Wang Nanbu, Wang Haoyu, Li Lingyu, Li Yunchuan, Zhang Ronghua
The First Affiliated Hospital, Jinan University, Guangzhou, China.
College of Traditional Chinese Medicine, Jinan University, Guangzhou, China.
Front Pharmacol. 2020 Jan 17;10:1529. doi: 10.3389/fphar.2019.01529. eCollection 2019.

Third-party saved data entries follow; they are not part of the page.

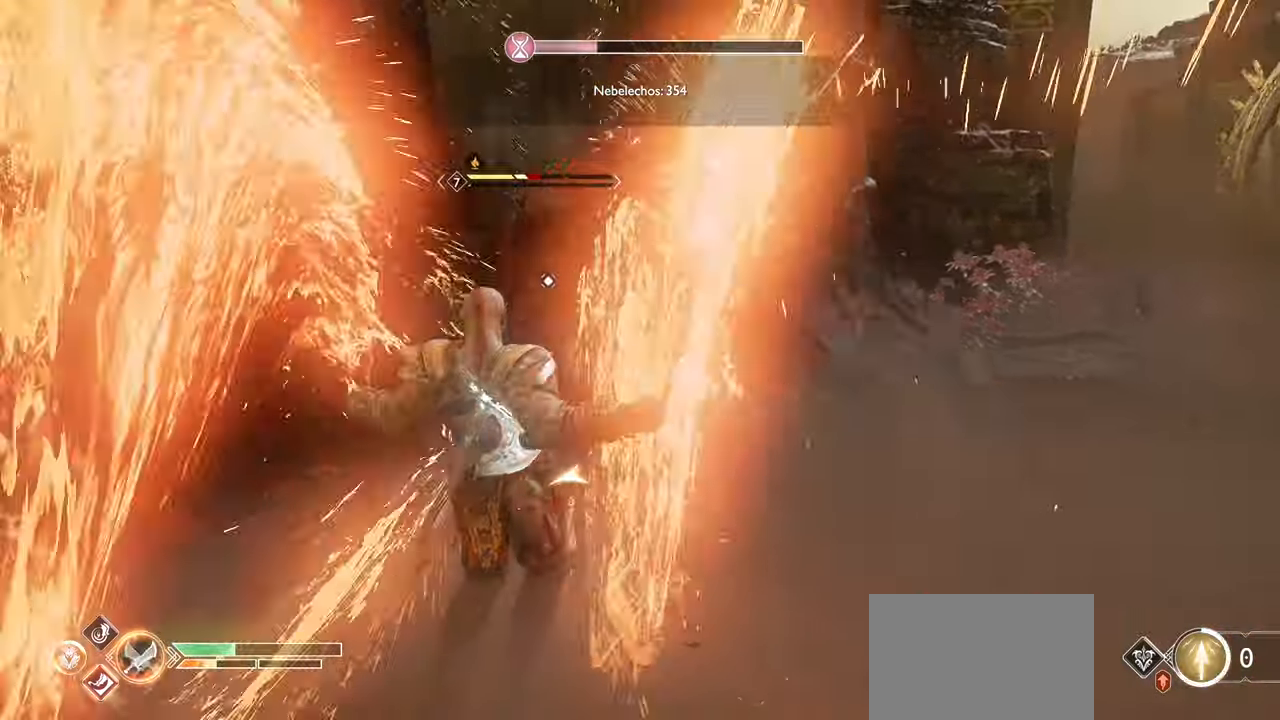
{"buttons": [], "left_stick": "up-right", "right_stick": "center", "events": [[17, "SQUARE", "down"], [117, "SQUARE", "up"], [134, "left_stick", "up-right"]]}
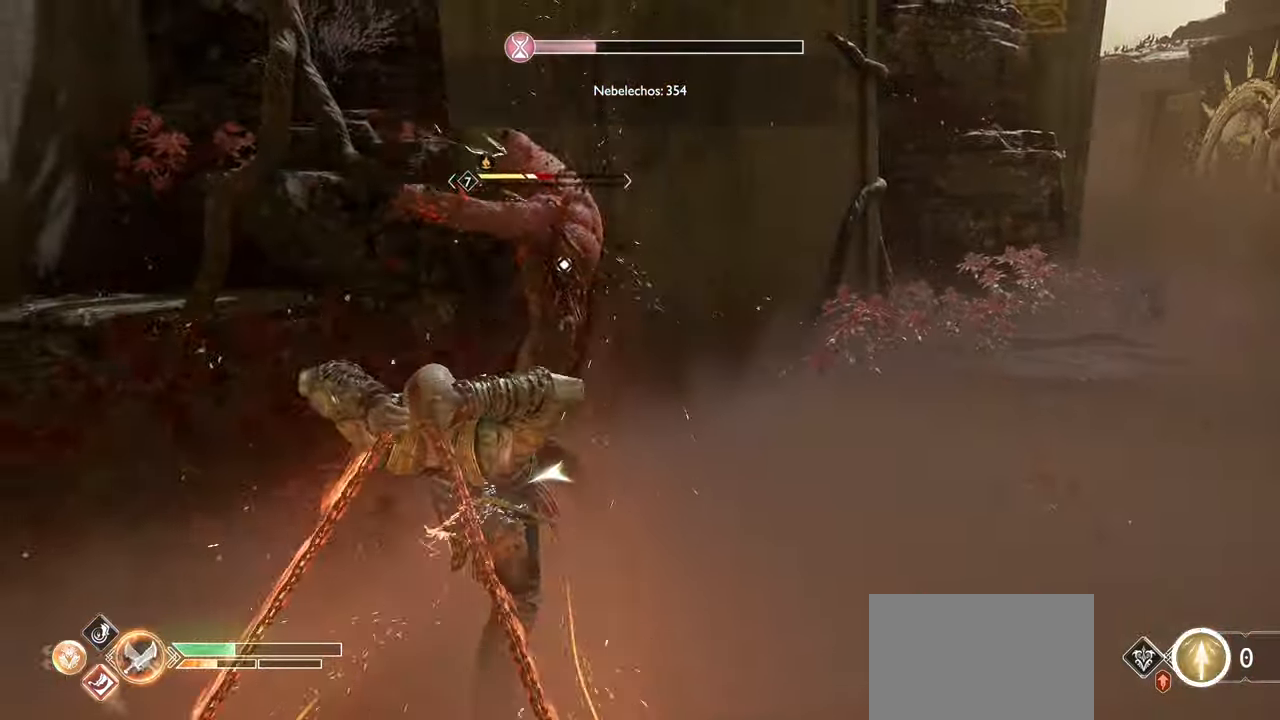
{"buttons": [], "left_stick": "up-right", "right_stick": "center", "events": []}
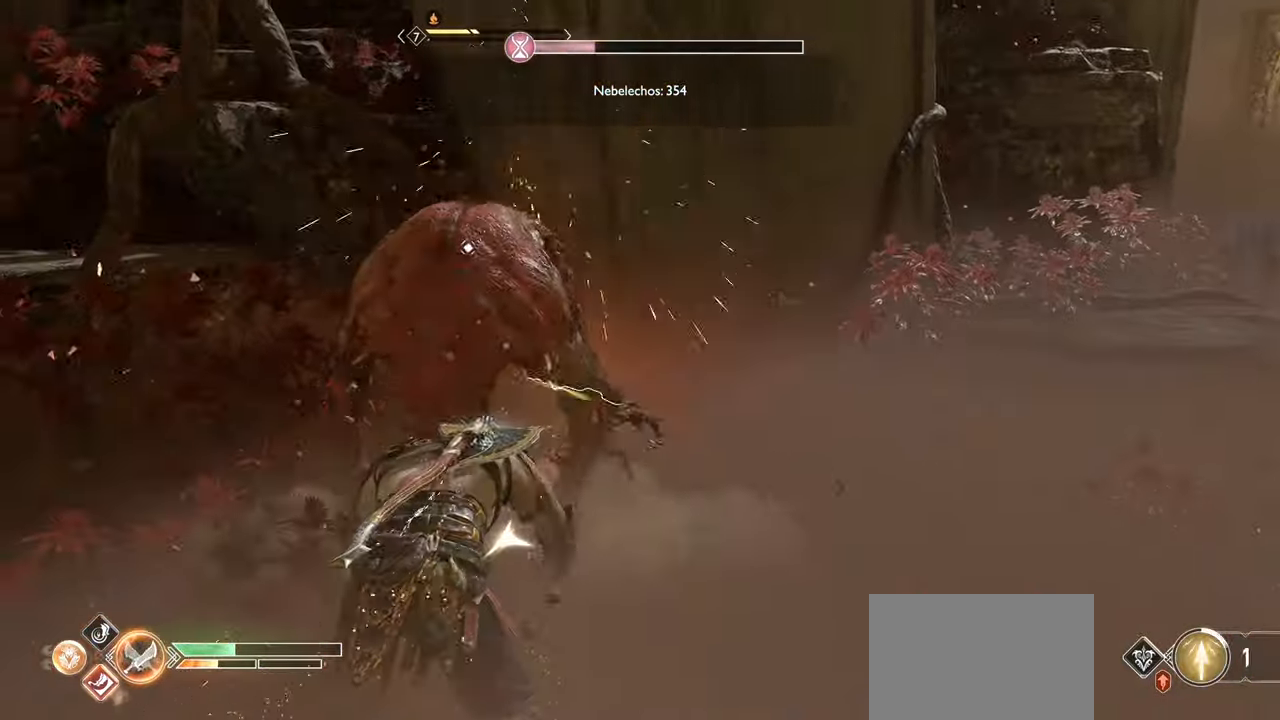
{"buttons": ["L1", "R2"], "left_stick": "center", "right_stick": "center", "events": [[134, "L1", "down"], [234, "R2", "down"], [401, "R2", "up"], [451, "R2", "down"], [451, "left_stick", "center"]]}
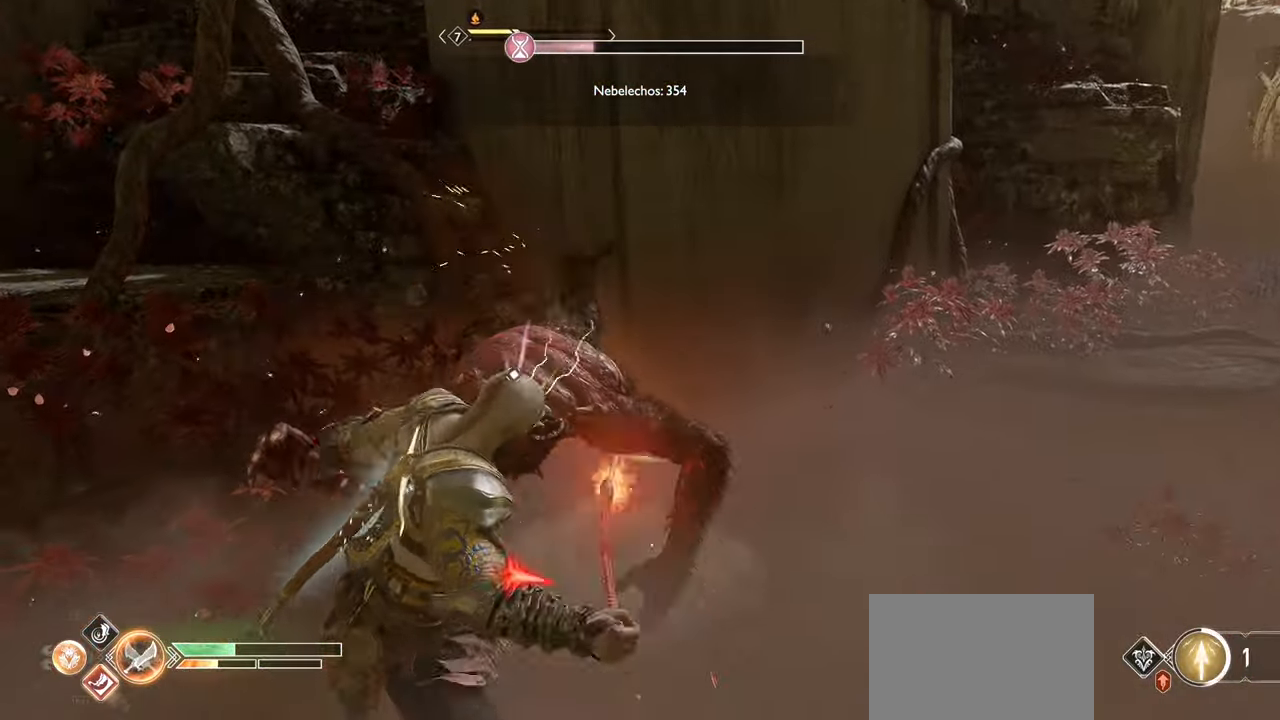
{"buttons": ["L1"], "left_stick": "center", "right_stick": "center", "events": [[100, "R2", "up"], [150, "R2", "down"], [317, "R2", "up"]]}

Alzheimer's disease (AD) is one of the most common types of dementia that causes memory, thinking, and behavior problems. The most important feature of AD is the gradual irreversible loss of cognitive ability through the formation of amyloid β (Aβ) plaques and neurofibrillary tangles composed of tau protein. The metabolism of Aβ and tau proteins is closely related to and is affected by autophagy. Current research speculates that autophagy dysfunction leads to an increase in harmful proteins in AD. β-Asarone is the main constituent of Schott and has important effects on the central nervous system. In this paper, we primarily explored the effects of β-asarone on the clearance of noxious proteins and the associated potential mechanisms autophagy in a PC12 cell AD model. A CCK-8 assay and LDH experiments were used to assess cell viability/toxicity, and SPiDER-βGal was used to detect cellular senescence. The important proteins associated with the pathogenesis of AD including APP, PS1, Aβ, BACE1, and SYN1 were analyzed by immunofluorescence (IF) and Western blot analysis. Antimycin A (A3) and cyclosporine A (CSA) were selected as the activators and inhibitors of autophagy, respectively. LC3, BECN, P62, PINK1, and Parkin protein expression were also examined by IF and Western blot analysis. The data showed that β-asarone administration significantly dose-dependently increased cell proliferation and decreased cytotoxicity; moreover, β-asarone inhibited SA-βGal and improved cell senescence. The results further showed that, compared to the model, APP, PS1, Aβ, BACE1, and p62 were reduced, while SYN1, BECN1, and LC3 were increased after treatment with β-asarone. The results of Canonical Correlation Analysis (CCA) showed a highly significant relationship between the pathological factors of AD and the protein expression of autophagy. In conclusion, our study demonstrated that β-asarone can inhibit Aβ, and this effect may occur by promoting autophagy in a cell model of AD.
阿尔茨海默病(AD)是最常见的痴呆类型之一,会导致记忆、思维和行为问题。AD的最重要特征是通过由tau蛋白组成的淀粉样β(Aβ)斑块和神经原纤维缠结的形成,认知能力逐渐不可逆转地丧失。Aβ和tau蛋白的代谢与自噬密切相关并受其影响。目前的研究推测,自噬功能障碍会导致AD中有害蛋白质增加。β-细辛醚是石菖蒲的主要成分,对中枢神经系统有重要作用。在本文中,我们主要探讨了β-细辛醚对PC12细胞AD模型中有害蛋白质清除及自噬相关潜在机制的影响。采用CCK-8法和LDH实验评估细胞活力/毒性,并用SPiDER-βGal检测细胞衰老。通过免疫荧光(IF)和蛋白质免疫印迹分析,分析了与AD发病机制相关的重要蛋白质,包括APP、PS1、Aβ、BACE1和SYN1。分别选用抗霉素A(A3)和环孢素A(CSA)作为自噬的激活剂和抑制剂。还通过IF和蛋白质免疫印迹分析检测了LC3、BECN、P62、PINK1和Parkin蛋白表达。数据显示,给予β-细辛醚显著剂量依赖性地增加细胞增殖并降低细胞毒性;此外,β-细辛醚抑制SA-βGal并改善细胞衰老。结果进一步表明,与模型组相比,β-细辛醚处理后APP、PS1、Aβ、BACE1和p62减少,而SYN1、BECN1和LC3增加。典型相关分析(CCA)结果显示,AD的病理因素与自噬蛋白表达之间存在高度显著的关系。总之,我们的研究表明,β-细辛醚可以抑制Aβ,这种作用可能是通过在AD细胞模型中促进自噬而发生的。